** Opening Given data block **

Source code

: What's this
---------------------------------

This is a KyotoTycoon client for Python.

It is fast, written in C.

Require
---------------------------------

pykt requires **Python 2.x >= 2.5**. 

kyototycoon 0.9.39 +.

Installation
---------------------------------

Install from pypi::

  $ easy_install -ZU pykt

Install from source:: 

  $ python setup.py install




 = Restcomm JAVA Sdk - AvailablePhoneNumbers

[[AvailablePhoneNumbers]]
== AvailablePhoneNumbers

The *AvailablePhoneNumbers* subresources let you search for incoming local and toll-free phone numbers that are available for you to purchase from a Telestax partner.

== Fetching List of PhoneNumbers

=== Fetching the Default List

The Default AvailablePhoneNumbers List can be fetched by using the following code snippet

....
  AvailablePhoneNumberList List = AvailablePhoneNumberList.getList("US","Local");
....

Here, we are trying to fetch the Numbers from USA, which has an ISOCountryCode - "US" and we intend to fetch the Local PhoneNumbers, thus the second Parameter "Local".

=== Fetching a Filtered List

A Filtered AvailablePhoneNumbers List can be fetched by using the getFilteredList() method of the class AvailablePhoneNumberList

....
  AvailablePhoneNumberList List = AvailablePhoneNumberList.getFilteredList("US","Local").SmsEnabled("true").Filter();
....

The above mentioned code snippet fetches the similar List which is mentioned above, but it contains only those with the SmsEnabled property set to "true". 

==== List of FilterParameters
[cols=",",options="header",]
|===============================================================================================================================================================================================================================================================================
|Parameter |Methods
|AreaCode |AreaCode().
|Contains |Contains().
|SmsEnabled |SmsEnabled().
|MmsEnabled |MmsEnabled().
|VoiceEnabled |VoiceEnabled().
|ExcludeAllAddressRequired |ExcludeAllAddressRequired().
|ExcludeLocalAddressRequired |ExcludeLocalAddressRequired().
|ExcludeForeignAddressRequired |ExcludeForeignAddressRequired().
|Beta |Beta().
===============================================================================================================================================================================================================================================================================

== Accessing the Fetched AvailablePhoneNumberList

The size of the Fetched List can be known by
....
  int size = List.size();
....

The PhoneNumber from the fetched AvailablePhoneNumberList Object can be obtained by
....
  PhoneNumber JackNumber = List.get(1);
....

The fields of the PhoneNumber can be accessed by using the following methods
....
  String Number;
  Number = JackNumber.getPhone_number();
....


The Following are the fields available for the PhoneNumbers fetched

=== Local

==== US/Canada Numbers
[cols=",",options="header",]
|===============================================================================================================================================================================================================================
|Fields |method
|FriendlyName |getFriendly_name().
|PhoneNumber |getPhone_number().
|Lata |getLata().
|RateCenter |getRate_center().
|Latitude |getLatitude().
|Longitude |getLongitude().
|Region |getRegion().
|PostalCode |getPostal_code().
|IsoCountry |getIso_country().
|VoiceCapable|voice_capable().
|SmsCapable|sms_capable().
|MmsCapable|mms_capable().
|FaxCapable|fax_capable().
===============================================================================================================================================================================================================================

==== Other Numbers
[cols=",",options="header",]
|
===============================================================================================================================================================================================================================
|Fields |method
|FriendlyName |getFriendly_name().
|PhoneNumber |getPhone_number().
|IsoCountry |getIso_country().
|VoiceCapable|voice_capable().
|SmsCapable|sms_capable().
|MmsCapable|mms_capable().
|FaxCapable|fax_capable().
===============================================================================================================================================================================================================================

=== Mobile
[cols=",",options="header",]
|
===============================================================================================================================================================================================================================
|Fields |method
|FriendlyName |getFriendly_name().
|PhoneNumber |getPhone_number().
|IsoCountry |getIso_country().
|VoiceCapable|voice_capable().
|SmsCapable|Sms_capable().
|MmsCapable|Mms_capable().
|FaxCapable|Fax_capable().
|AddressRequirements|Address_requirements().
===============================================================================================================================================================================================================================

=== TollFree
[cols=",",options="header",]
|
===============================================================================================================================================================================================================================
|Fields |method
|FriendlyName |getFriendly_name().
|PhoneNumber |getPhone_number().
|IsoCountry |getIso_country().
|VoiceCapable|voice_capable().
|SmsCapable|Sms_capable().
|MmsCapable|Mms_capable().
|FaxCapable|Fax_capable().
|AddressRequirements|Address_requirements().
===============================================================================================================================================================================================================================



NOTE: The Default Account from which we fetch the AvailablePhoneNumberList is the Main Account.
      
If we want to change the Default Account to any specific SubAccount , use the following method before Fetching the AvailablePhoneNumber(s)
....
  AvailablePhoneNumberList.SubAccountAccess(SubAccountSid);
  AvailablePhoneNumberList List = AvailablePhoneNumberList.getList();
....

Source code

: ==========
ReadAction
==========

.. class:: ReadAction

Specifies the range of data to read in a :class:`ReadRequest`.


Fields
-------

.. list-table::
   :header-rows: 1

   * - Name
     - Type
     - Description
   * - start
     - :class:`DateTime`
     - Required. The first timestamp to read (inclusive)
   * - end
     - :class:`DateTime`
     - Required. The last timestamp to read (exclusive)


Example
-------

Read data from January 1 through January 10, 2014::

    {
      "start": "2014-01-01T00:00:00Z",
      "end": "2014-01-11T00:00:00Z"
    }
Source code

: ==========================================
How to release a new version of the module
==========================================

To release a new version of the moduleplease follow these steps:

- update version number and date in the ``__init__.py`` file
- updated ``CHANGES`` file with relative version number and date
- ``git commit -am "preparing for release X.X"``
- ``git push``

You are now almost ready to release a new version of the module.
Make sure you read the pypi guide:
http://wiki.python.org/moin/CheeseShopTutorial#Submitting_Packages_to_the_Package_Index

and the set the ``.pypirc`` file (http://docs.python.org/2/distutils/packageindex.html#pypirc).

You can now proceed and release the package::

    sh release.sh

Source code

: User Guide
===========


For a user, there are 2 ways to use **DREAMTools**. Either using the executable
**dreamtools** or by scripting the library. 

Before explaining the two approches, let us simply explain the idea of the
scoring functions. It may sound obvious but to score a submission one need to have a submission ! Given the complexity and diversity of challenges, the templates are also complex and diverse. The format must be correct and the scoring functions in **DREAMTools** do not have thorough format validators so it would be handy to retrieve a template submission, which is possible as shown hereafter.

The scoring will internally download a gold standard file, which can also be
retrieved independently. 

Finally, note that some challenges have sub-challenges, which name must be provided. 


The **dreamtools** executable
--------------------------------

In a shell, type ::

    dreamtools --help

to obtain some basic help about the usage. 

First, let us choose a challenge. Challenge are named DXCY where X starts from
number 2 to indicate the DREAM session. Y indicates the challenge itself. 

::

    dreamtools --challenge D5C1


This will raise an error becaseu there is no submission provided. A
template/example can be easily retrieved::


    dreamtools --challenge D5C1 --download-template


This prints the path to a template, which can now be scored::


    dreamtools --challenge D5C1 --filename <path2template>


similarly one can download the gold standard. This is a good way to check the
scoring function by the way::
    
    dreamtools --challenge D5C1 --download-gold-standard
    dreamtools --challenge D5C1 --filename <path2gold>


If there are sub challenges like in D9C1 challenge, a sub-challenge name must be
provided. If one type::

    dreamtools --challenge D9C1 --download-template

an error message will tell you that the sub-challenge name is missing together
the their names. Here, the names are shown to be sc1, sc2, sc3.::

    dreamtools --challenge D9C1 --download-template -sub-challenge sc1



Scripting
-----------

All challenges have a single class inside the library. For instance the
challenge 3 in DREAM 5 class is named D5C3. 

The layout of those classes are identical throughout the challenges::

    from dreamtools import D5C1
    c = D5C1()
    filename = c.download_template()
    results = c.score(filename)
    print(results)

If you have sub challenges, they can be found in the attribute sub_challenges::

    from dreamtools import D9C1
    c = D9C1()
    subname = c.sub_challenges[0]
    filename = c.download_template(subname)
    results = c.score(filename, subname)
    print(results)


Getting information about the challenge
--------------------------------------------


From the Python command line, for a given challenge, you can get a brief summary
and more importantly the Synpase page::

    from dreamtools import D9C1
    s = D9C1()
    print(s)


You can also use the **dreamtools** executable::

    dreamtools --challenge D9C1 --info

** Closing Given data block **

> Description of the task
Reproduce the entries above exactly, starting at their first line and finishing with the line that contains "a Filtered List".

> Answer space
Source code

: What's this
---------------------------------

This is a KyotoTycoon client for Python.

It is fast, written in C.

Require
---------------------------------

pykt requires **Python 2.x >= 2.5**. 

kyototycoon 0.9.39 +.

Installation
---------------------------------

Install from pypi::

  $ easy_install -ZU pykt

Install from source:: 

  $ python setup.py install




 = Restcomm JAVA Sdk - AvailablePhoneNumbers

[[AvailablePhoneNumbers]]
== AvailablePhoneNumbers

The *AvailablePhoneNumbers* subresources let you search for incoming local and toll-free phone numbers that are available for you to purchase from a Telestax partner.

== Fetching List of PhoneNumbers

=== Fetching the Default List

The Default AvailablePhoneNumbers List can be fetched by using the following code snippet

....
  AvailablePhoneNumberList List = AvailablePhoneNumberList.getList("US","Local");
....

Here, we are trying to fetch the Numbers from USA, which has an ISOCountryCode - "US" and we intend to fetch the Local PhoneNumbers, thus the second Parameter "Local".

=== Fetching a Filtered List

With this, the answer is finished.